Yes, perhaps I do, my friend,
I said, soothingly. I believe you will last as long as that.
Yes, sir; but I meant something else,
said the poor fellow, faintly smiling.
Have you any friends for whom you would like to send?
I asked.
The man shook his head: he was alone in the world, he said; but his lodgings were not so far off, and if I would not mind, he would like the people he had lodged with to be told of his accident, and perhaps the woman would come to see him, as he owed her a trifle of money, which he wished to pay her. There was enough in his pocket, he said, to do this, or was when he had his fall.
His request was complied with: The woman was sent for, and came to see her poor dying lodger two or three times, as I understood, though I never saw her, and knew nothing of the nature of any communications that passed.
My predictions were verified. The man lingered about a week, and then died. Of course, I saw him daily, and oftener, all the while he lasted, but very few words escaped his lips. I noted only a peculiar expression of calmness, and quiet happiness, almost, on his countenance, at which I rather wondered; for his pain at times must have been excruciating. Well, the man died, and of course certain formalities were immediately necessary, at which I was present.
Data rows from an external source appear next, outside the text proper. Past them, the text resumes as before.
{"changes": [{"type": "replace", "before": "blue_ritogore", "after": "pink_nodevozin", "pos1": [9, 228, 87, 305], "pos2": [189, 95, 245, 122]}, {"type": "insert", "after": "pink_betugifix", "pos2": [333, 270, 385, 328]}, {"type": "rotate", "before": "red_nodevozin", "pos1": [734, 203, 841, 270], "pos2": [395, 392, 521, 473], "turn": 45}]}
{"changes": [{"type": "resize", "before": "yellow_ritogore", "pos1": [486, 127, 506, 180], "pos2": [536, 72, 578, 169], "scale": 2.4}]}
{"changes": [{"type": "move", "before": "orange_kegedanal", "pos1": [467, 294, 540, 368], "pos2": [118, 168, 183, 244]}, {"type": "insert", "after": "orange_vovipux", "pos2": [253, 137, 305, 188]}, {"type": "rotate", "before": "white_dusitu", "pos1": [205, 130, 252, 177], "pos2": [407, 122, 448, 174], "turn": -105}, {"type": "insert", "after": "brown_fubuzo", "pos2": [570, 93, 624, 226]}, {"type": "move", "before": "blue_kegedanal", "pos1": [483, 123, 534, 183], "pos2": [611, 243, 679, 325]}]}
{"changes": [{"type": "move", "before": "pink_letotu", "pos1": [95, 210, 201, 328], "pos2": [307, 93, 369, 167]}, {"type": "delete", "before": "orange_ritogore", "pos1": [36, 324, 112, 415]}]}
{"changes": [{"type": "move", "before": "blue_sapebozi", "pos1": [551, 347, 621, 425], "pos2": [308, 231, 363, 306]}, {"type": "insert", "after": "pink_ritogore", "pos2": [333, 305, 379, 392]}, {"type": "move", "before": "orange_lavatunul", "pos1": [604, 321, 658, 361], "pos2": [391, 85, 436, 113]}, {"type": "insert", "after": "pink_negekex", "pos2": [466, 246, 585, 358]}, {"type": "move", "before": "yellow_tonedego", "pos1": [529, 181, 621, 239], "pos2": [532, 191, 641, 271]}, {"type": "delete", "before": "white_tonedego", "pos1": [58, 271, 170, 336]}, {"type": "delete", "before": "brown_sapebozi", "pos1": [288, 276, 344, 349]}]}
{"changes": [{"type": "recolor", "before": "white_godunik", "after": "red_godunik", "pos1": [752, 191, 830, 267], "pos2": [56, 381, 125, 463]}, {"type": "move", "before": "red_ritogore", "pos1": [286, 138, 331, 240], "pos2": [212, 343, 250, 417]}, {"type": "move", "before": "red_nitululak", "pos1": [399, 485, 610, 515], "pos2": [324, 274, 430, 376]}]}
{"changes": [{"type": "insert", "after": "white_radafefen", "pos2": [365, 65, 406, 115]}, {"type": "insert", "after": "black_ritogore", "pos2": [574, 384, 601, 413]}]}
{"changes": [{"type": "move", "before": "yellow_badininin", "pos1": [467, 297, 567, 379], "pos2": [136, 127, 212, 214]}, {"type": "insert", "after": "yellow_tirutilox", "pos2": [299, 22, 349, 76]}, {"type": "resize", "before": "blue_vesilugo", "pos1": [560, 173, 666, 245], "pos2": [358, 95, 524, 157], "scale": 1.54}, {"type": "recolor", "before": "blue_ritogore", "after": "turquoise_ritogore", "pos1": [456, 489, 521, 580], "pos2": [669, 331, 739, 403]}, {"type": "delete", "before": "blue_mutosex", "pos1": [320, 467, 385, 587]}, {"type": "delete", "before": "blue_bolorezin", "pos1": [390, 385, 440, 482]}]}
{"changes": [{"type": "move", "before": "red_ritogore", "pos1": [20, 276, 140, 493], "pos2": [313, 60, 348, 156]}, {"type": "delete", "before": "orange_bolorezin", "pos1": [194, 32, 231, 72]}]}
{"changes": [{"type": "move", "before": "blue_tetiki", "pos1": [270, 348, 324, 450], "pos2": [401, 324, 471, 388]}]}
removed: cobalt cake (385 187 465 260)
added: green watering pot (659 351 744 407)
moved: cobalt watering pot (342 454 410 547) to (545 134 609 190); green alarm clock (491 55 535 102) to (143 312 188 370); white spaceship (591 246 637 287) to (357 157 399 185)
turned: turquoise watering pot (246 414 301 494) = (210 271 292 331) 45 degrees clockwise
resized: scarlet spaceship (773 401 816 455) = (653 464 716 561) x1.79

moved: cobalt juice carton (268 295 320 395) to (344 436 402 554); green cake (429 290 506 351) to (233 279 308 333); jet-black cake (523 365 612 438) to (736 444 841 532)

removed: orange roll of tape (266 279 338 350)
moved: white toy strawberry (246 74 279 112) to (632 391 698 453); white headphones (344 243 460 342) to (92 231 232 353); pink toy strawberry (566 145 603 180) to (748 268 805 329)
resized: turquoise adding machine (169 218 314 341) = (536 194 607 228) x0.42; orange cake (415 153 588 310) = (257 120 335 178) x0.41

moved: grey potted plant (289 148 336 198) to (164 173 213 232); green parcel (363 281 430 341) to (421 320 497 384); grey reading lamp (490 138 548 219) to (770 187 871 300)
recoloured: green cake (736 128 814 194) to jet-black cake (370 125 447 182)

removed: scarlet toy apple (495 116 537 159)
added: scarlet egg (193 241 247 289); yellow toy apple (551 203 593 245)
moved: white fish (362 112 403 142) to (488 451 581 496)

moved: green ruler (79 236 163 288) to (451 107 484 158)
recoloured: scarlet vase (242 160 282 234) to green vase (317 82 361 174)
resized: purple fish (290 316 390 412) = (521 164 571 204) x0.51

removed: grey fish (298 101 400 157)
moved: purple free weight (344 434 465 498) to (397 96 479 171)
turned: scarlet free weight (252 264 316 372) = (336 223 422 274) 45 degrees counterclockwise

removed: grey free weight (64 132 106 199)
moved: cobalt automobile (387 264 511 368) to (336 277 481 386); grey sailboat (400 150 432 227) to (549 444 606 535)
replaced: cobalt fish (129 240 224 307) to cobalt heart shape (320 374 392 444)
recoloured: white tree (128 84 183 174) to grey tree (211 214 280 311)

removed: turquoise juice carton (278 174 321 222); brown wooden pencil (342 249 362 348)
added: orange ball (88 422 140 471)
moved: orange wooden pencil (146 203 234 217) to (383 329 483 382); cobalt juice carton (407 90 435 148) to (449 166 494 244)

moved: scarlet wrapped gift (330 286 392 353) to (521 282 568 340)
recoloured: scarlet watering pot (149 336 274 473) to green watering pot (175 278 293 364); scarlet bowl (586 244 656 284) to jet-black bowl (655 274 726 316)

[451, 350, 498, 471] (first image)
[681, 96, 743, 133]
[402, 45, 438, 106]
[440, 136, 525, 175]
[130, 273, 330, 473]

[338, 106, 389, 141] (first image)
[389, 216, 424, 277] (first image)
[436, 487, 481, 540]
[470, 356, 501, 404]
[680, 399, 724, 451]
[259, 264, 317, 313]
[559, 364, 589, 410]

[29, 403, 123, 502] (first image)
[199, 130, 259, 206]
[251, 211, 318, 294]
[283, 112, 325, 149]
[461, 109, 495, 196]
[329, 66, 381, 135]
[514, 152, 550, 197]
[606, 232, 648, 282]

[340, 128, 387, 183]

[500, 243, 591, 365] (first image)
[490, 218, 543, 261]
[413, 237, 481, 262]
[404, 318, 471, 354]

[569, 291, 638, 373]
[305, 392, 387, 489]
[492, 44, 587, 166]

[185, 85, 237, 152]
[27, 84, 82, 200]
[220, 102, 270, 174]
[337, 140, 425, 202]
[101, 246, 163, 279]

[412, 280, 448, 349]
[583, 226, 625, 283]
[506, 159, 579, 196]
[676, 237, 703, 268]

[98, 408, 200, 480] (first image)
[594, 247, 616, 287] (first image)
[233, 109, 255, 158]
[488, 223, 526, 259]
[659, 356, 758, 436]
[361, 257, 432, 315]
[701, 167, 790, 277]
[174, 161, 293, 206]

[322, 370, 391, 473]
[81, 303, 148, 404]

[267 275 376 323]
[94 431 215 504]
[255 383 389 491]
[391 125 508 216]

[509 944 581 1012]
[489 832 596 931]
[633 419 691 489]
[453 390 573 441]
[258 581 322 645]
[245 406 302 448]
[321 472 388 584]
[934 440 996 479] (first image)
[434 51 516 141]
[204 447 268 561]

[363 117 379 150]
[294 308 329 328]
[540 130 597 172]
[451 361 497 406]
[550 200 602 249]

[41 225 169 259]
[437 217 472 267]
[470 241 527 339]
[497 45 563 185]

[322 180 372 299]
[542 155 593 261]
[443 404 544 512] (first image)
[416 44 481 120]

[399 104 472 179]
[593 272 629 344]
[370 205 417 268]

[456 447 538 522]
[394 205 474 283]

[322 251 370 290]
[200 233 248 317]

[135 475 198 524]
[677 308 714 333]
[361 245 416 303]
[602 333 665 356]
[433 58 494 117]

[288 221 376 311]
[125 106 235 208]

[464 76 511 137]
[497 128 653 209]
What shall we do with this, doctor?
the nurse asked, holding up a book.
What is it?
The poor fellow’s Bible, sir; the woman brought it to him the second time she came to see him, because he had asked her to do it. And up to the last, he was reading it as often as he could get a little ease, and when he could not read, he kept it under his bolster.
Could I believe my own eyes? It was the Bible which had once been my own; the Bible which my mother had put into my hands when I was a youth, first leaving home, and which afterwards I had sold—yes, Sold: to supply some trifling need in the days of my profligacy, when, as I have said, almost all my personal property went in the same way for the same purpose. Yes, there was my own Bible, or what had once been mine; my name written there by my mother’s own hand, still unerased, with the passage of Scripture she had written underneath, yet legible.
I had sufficient control over myself not to betray the emotions of my mind, and I even found words to say to the nurse in a tone of assumed indifference: It is of no consequence; I’ll take care of the book.
I took the Bible home with me. As to money value, it was worth nothing, for it was dirty, torn in places, with many leaves loose. It had evidently been long and well used. Long comparatively, I mean, for not very many years had passed since it left my own hands. Possibly it had had no other possessor besides myself and this poor hospital patient; but this of course, I never knew. But I knew one thing, that a better use of it had been made after it passed away from me than ever before. Almost every page, as I turned it over, bore testimony to the care and diligence with which it had been perused, in pencil and pen marginal marks, or interlineations.
And I could repeat, now, passage after passage thus indicated, which doubtless had been the solace of the Bible’s poor possessor in times of doubt or trial or difficulty, and had smoothed his passage to the grave, and lighted it with heavenly glory. No wonder that he was so calm and happy!
Its Poor possessor, I said, Well, he was poor in this world, and friendless, and unknown: yet, as I firmly believe, rich in faith, and an heir of the kingdom that God hath promised to them that love Him.
Shall I write more? Shall I say that that strange event was the turning-point in my history? that the accusations of an awakened conscience drove me almost to despair, until was enabled to embrace the faithful saying, worthy of all acceptation, that Christ Jesus came into the world to save sinners, even the chief; and that my new discovered Bible is dearer to me than all the books in my library, because the gospel it contains has been made to me, though faith in Christ, the power of God unto salvation!
Mackay was eventually ordained, and in 1868 became pastor of the Prospect Street Presbyterian Church in Hull. Yorkshire; they were living in Sculcoates, Yorkshire, as of 1881.
Seventeen of his hymns appeared in W. Reid’s Praise Book in 1872.